Irgendwo abgeschottet in einem Zimmer voller Bücher sitzend, über den Laptop gebückt, ungestört, von leeren Kaffeetassen umringt – so stellt man sich den Alltag von Bestsellerautoren üblicherweise vor. Dass sie zwischendurch zum Handy greifen, einem anderen Nachrichten schicken oder kurz am Telefon neue Ideen besprechen, ist schwer vorstellbar.

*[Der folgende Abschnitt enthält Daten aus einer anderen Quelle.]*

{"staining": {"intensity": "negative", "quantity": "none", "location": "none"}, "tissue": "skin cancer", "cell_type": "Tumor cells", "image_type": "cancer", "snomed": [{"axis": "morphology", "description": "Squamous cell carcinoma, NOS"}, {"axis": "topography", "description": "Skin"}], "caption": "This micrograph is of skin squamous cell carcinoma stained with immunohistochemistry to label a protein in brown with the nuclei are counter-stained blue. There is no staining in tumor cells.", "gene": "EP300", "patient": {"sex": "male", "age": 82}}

Doch genau so läuft es bei Sebastian Fitzek und Vincent Kliesch, die gemeinsam die Hörbestseller-Trilogie "Auris" verfasst haben. Sebastian Fitzek gab die Idee, Vincent Kliesch hat es aufgeschrieben. Am 25. März erscheint der dritte Teil, "Todesrauschen". Im Interview verraten die beiden, wie die Zusammenarbeit tatsächlich abläuft.

Auris 3

Woher kennt ihr beiden euch?

Sebastian Fitzek: Wir sind uns sehr häufig bei Veranstaltungen von Audible begegnet. Da sind wir beim Essensstand ins Gespräch gekommen und haben immer wieder über Projekte geredet.

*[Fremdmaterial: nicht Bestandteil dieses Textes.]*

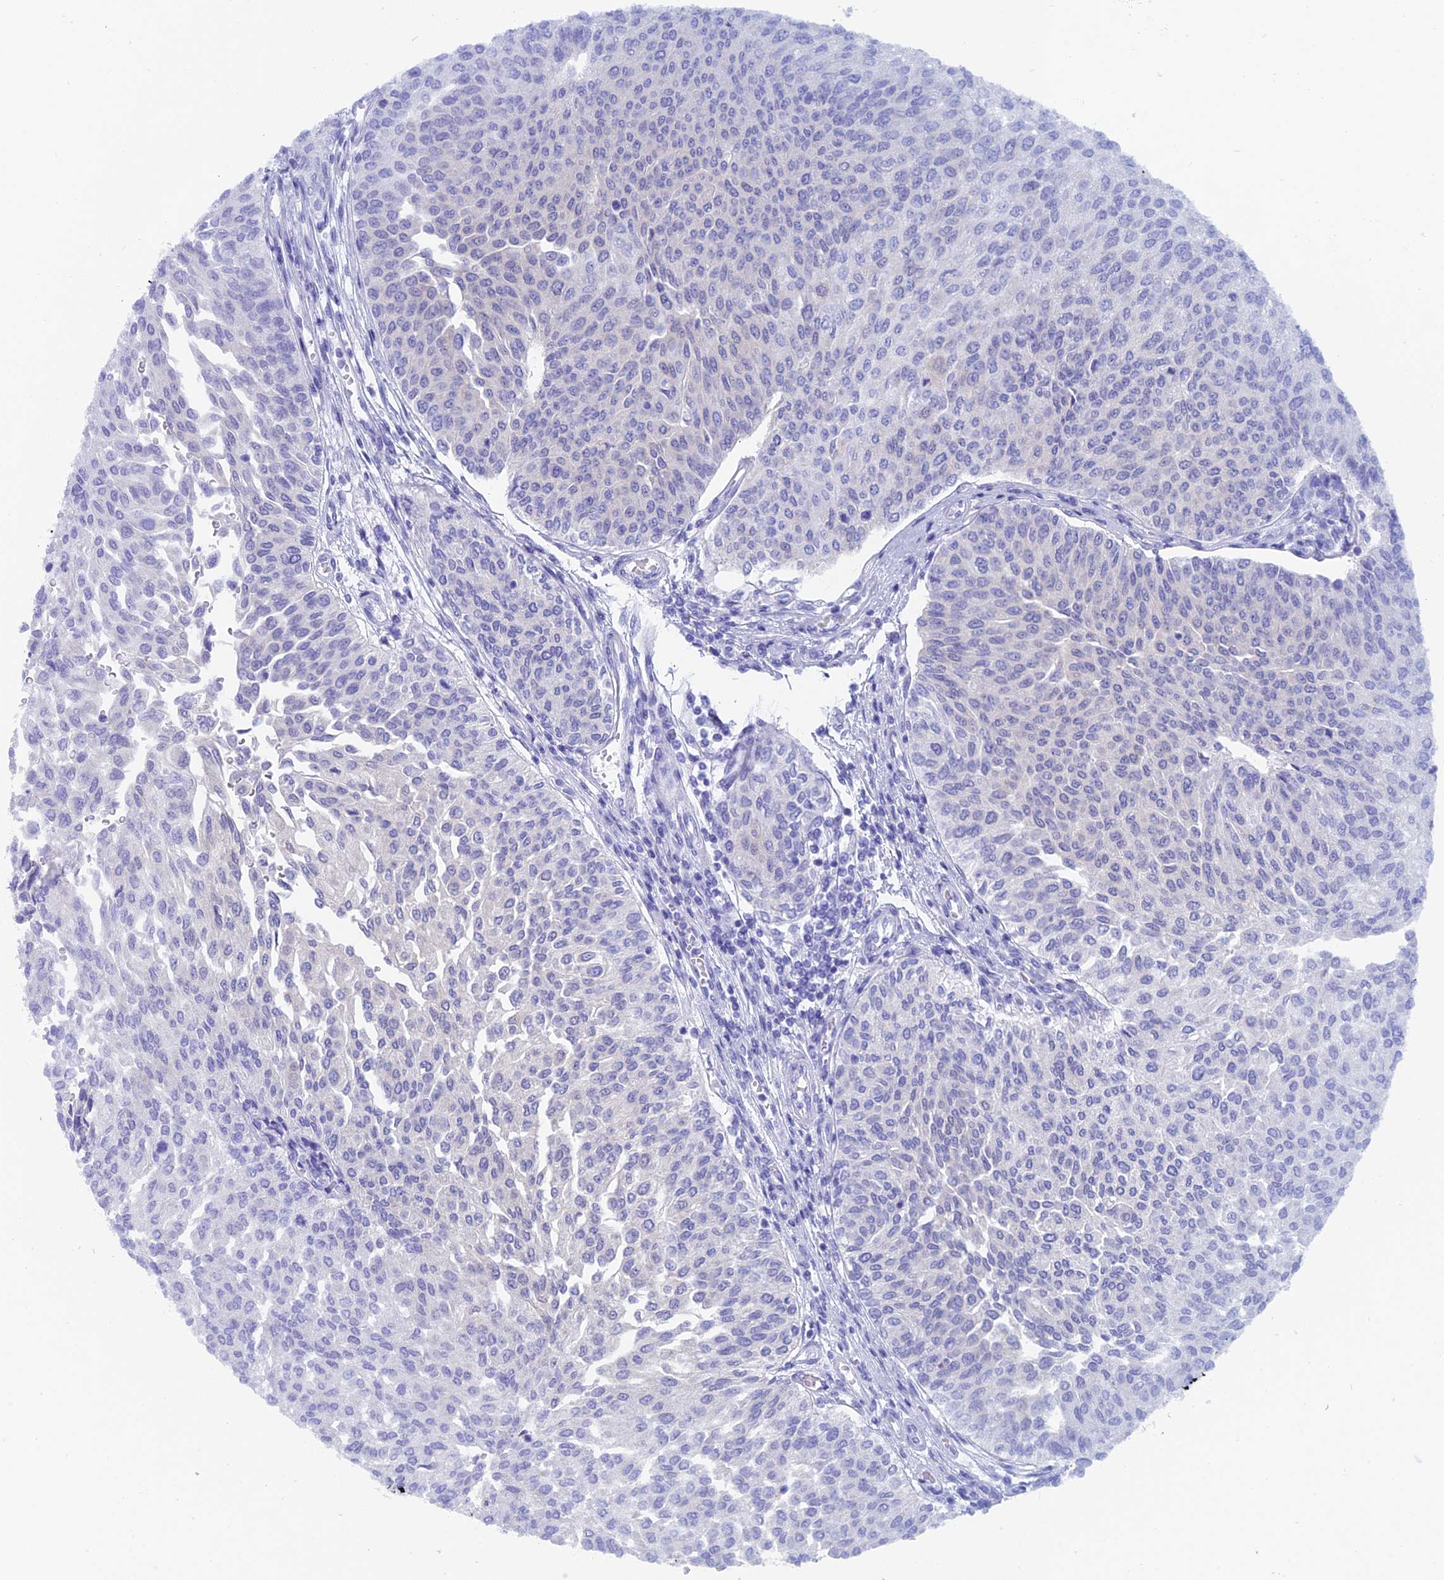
{"staining": {"intensity": "negative", "quantity": "none", "location": "none"}, "tissue": "urothelial cancer", "cell_type": "Tumor cells", "image_type": "cancer", "snomed": [{"axis": "morphology", "description": "Urothelial carcinoma, High grade"}, {"axis": "topography", "description": "Urinary bladder"}], "caption": "This image is of urothelial carcinoma (high-grade) stained with IHC to label a protein in brown with the nuclei are counter-stained blue. There is no staining in tumor cells.", "gene": "CAPS", "patient": {"sex": "female", "age": 79}}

Vincent Kliesch: Wir sind uns aber auch schon einmal begegnet, als du noch beim Radio warst und ich noch Stand-up-Comedian war. Ich habe bei einem Comedy-Casting für eine Sendung mitgemacht, war unter den letzten drei und wusste, dass du bei dem Sender arbeitest. Ich hatte bereits „Die Therapie“ von dir gelesen und mein erstes eigenes Buch stand kurz vor der Veröffentlichung, während du schon sehr, sehr erfolgreich warst. Ich habe geguckt, ob ich dich beim Radiosender zufällig mal sehe – und tatsächlich bist du mir dann quasi in die Arme gelaufen, als du dir einen Kaffee geholt hast.

Die Therapie

Und die Chance hast du genutzt, um kurz mit Sebastian zu reden?

Kliesch: Genau, er hat seine Kaffeepause geopfert, sich total nett und freundlich mit mir über mein Buch zu unterhalten, als ob wir seit hundert Jahren Kollegen wären. Das war unsere erste Begegnung.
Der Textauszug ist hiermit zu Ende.